>> Start Dataset records

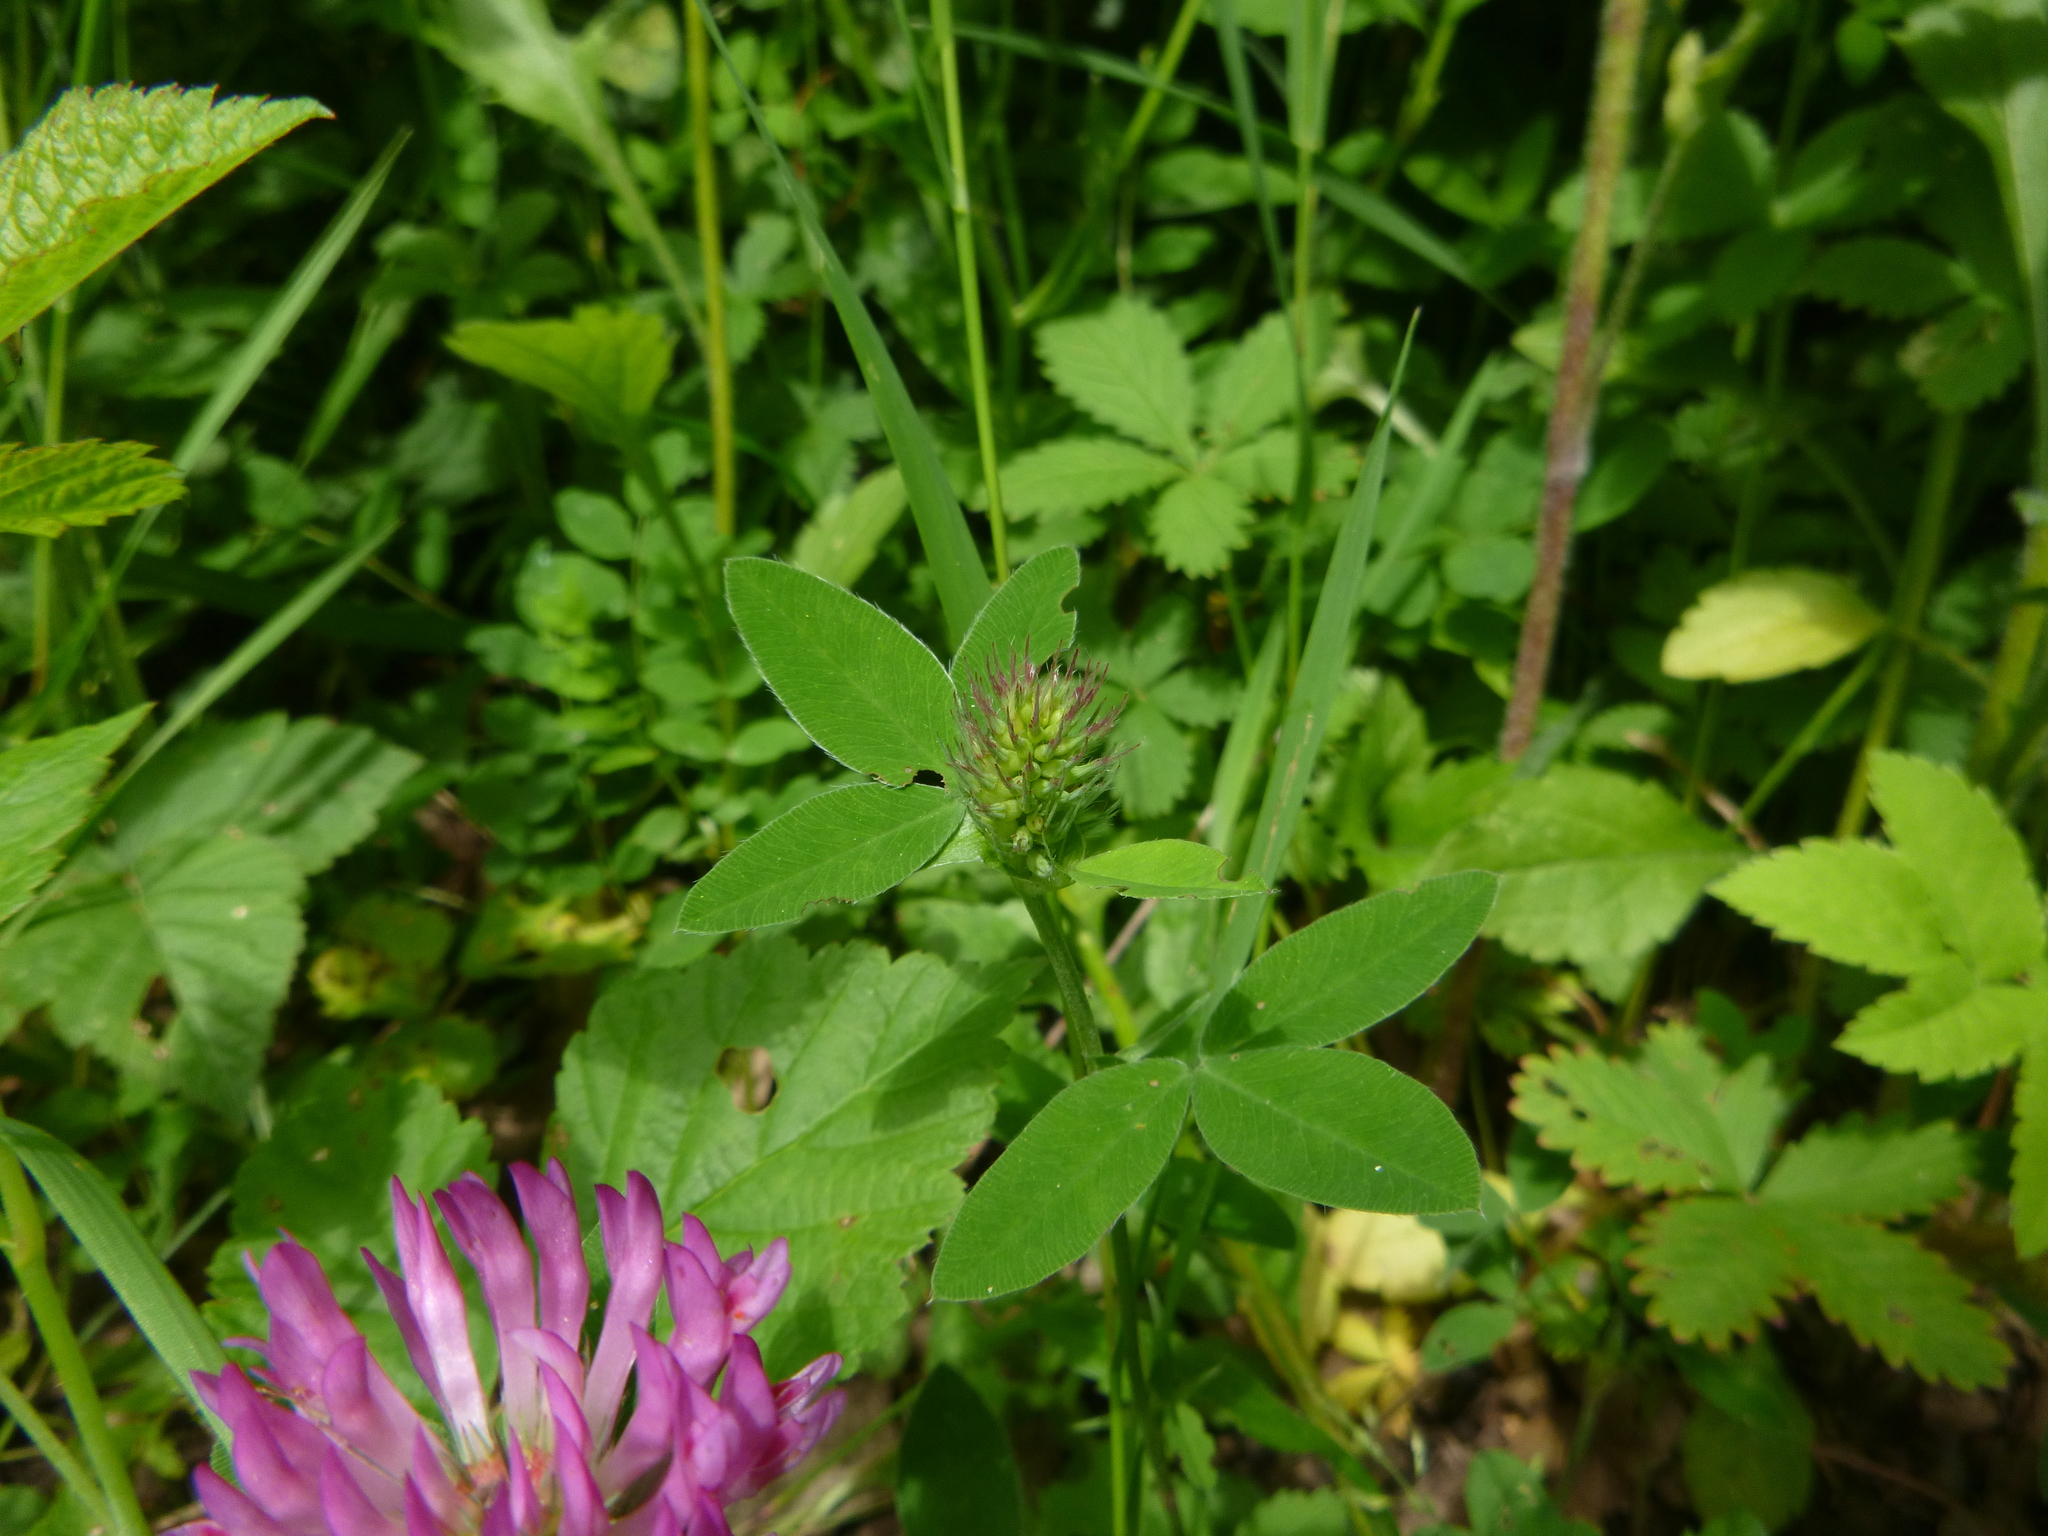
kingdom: Plantae
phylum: Tracheophyta
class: Magnoliopsida
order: Fabales
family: Fabaceae
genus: Trifolium
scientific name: Trifolium medium
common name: Zigzag clover
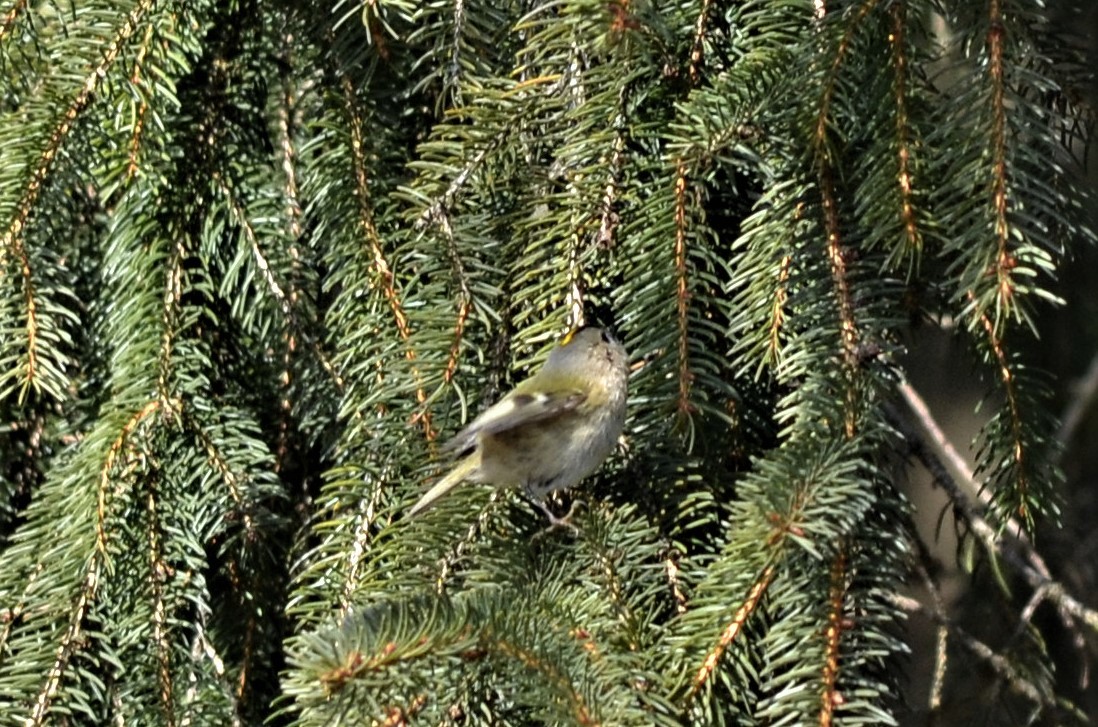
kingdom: Animalia
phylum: Chordata
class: Aves
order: Passeriformes
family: Regulidae
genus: Regulus
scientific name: Regulus regulus
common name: Goldcrest
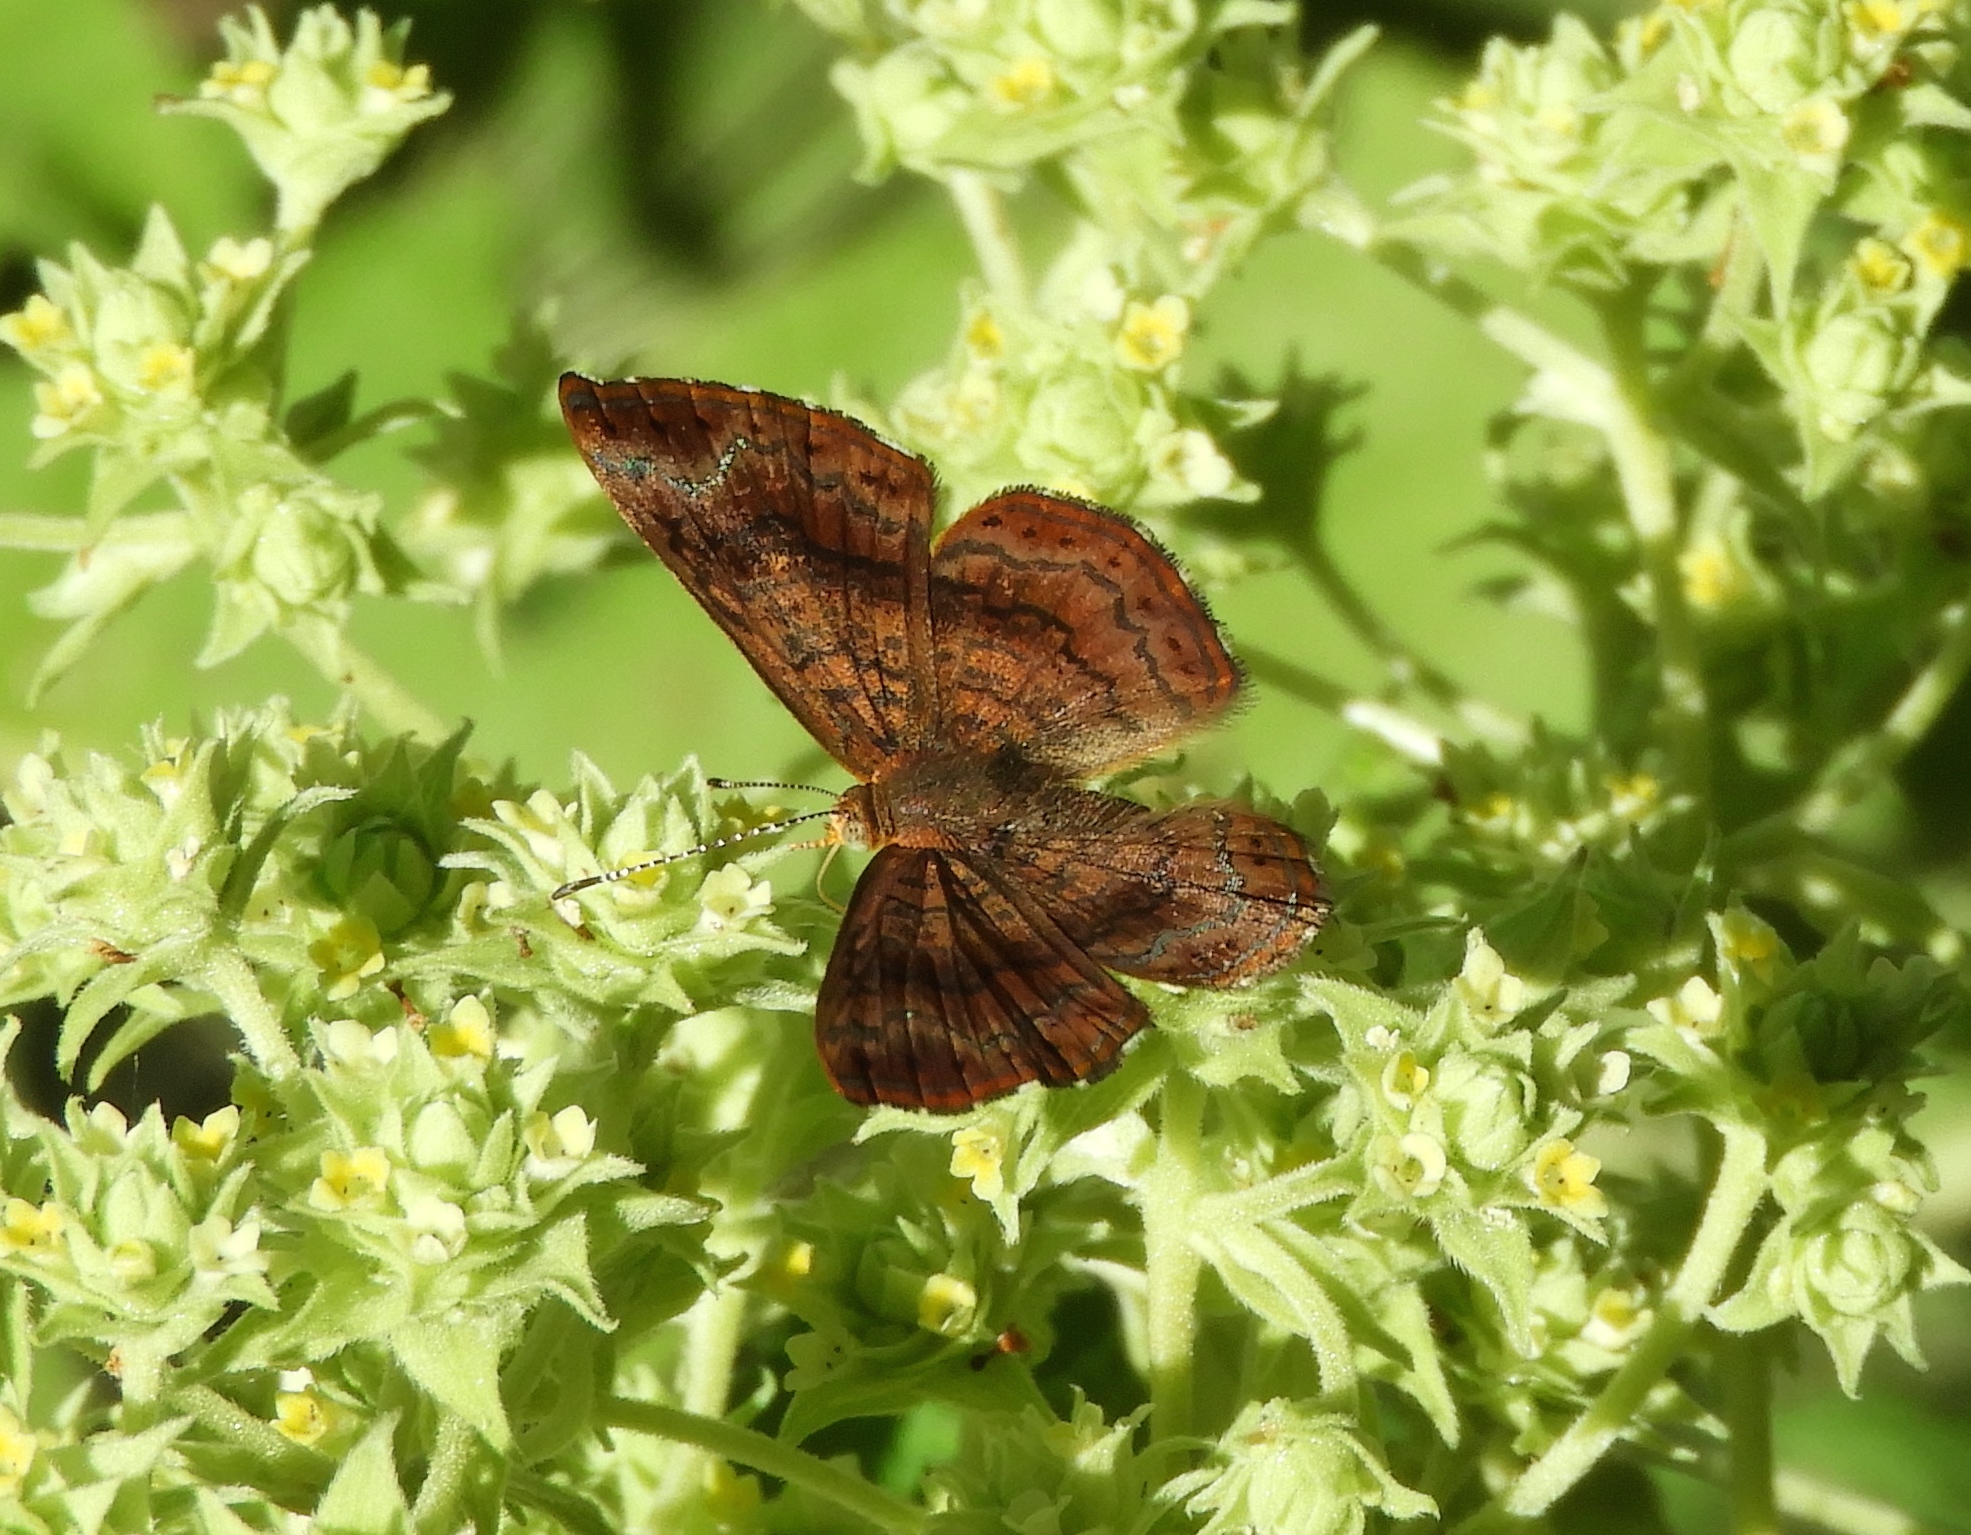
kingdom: Animalia
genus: Calephelis
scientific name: Calephelis
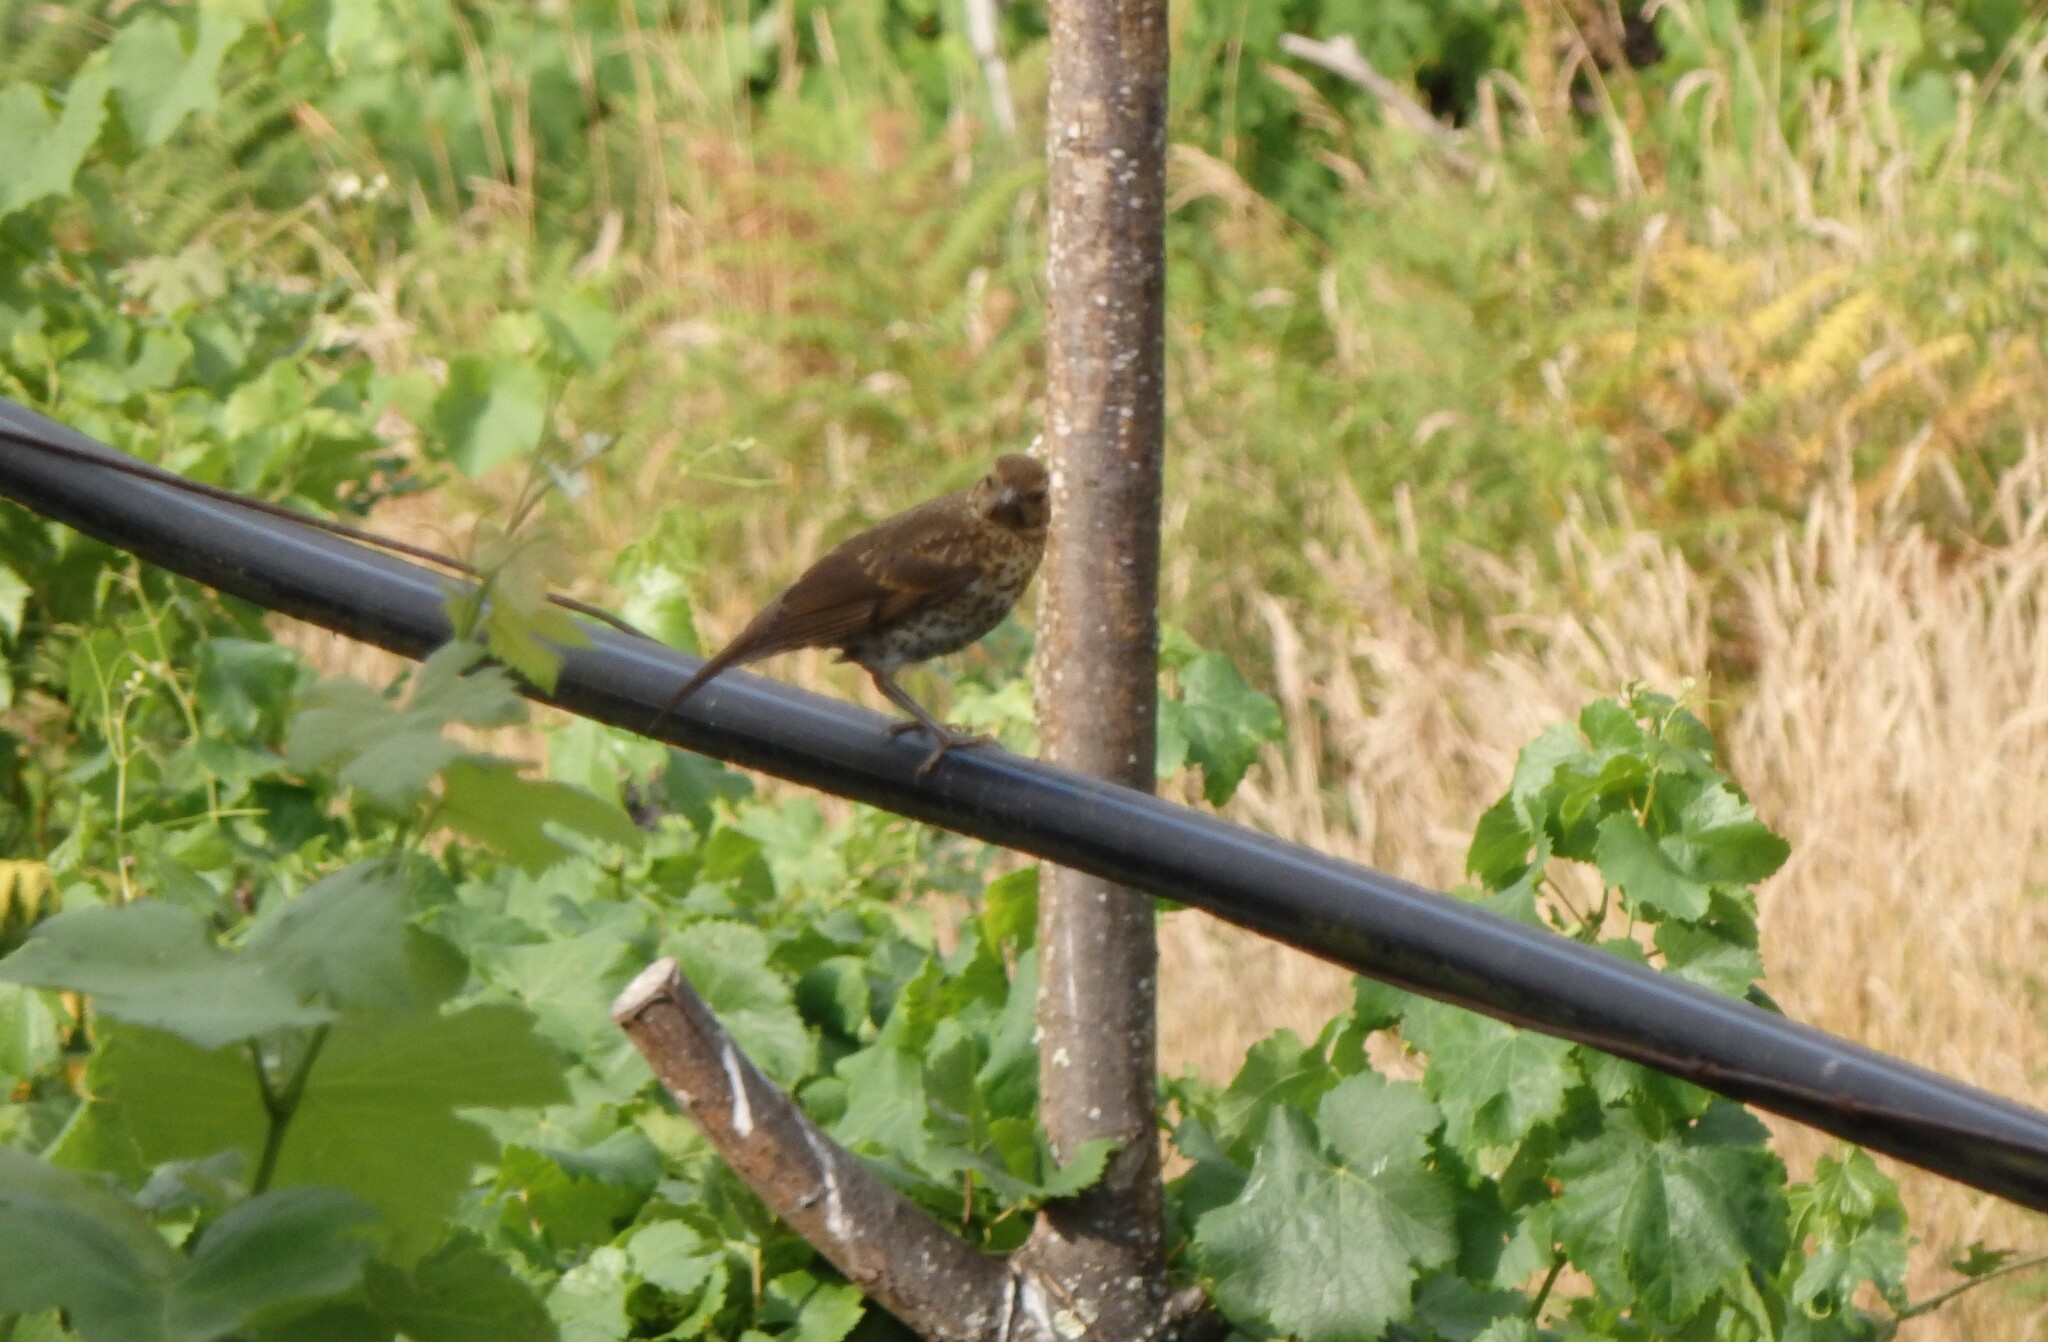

>> End Dataset records

- Exercise
Rewrite everything from the line containing "order: Passeriformes" down to the end of the data as a Markdown table with the columns Row and Line, one line per row. Leave out the pictures and any blank lines.

- Task output
| Row | Line |
|---|---|
| 1 | order: Passeriformes |
| 2 | family: Regulidae |
| 3 | genus: Regulus |
| 4 | scientific name: Regulus regulus |
| 5 | common name: Goldcrest |
| 6 | kingdom: Animalia |
| 7 | genus: Calephelis |
| 8 | scientific name: Calephelis |